The move suggests that private equity firm MBK Partners Ltd., which acquired Homeplus in 2015 and later filed for court receivership, is now seeking relief from mounting lease and financial obligations.

According to documents submitted to the court, Homeplus stated that its restructuring plan must prioritize reducing fixed costs and financial burdens.

The retailer acknowledged that despite generating cash flow from operations, it is insufficient to cover lease liabilities and debt repayments, leading to negative financial cash flow.

As of January, Homeplus carried total liabilities of 8.5 trillion won ($5.8 billion), including 2.4 trillion won in lease liabilities, of which 1.01 trillion won is due within a year.

The company also holds 1.1 trillion won in redeemable convertible preferred shares, 1.6 trillion won in long-term borrowings, 550.5 billion won in trade payables, and 381.9 billion won in short-term debt.

A significant portion of these liabilities stems from lease payments following MBK’s sale and leaseback strategy, in which the company sold 15 stores for 1.86 trillion won but continued leasing the spaces.

As store lease costs surged amid a struggling retail sector, Homeplus’s financial structure weakened, leading to growing debt.
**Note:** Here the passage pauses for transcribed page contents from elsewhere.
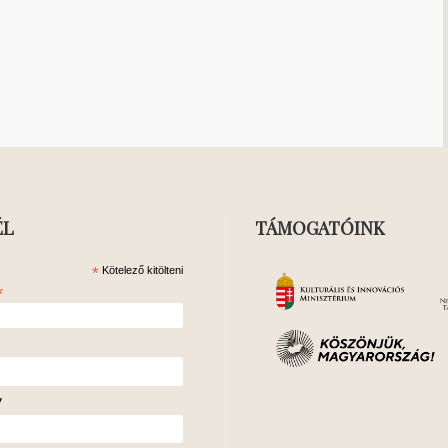
ÉL
TÁMOGATÓINK
*
Kötelező kitölteni
*
v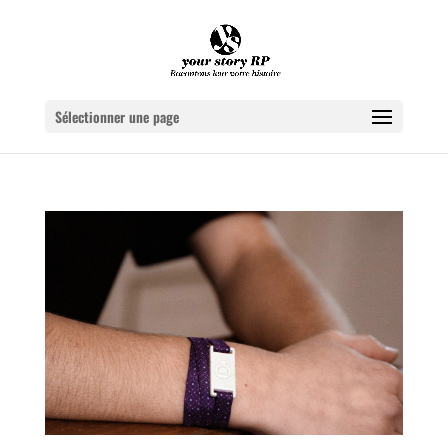
Sélectionner une page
The company currently operates 126 stores nationwide, of which 58 are company-owned and 68 are leased.

However, even its company-owned properties were used as collateral for a 1.2 trillion won loan from Meritz Financial Group, adding financial strain.

Homeplus’s annual lease payments for its 68 rented stores total about 400 billion won, meaning the company pays close to 5 billion won per store each month.

A retail industry source noted that monthly rents for large retail stores in metropolitan areas typically range from 200 million to 300 million won, suggesting that Homeplus may have agreed to excessively high lease terms during its sale-and-leaseback deals.

The company’s filing also estimated that its cash shortfall, which reached 18.4 billion won on March 17, could rise to 739.5 billion won by the end of May.

Homeplus argued that it had no viable option to secure liquidity after its credit rating downgrade, necessitating a proactive approach to restructuring.

Meanwhile, some suppliers have begun halting deliveries to the embattled retailer. Seoul Milk, Korea’s largest dairy producer, stopped supplying products to Homeplus and Homeplus Express as of Thursday.

“There are currently no plans to resume deliveries,” said a Seoul Milk official, adding that discussions on payment terms are ongoing.

Nongshim, the country’s top instant noodle maker, also temporarily suspended deliveries to Homeplus from March 19 to 20.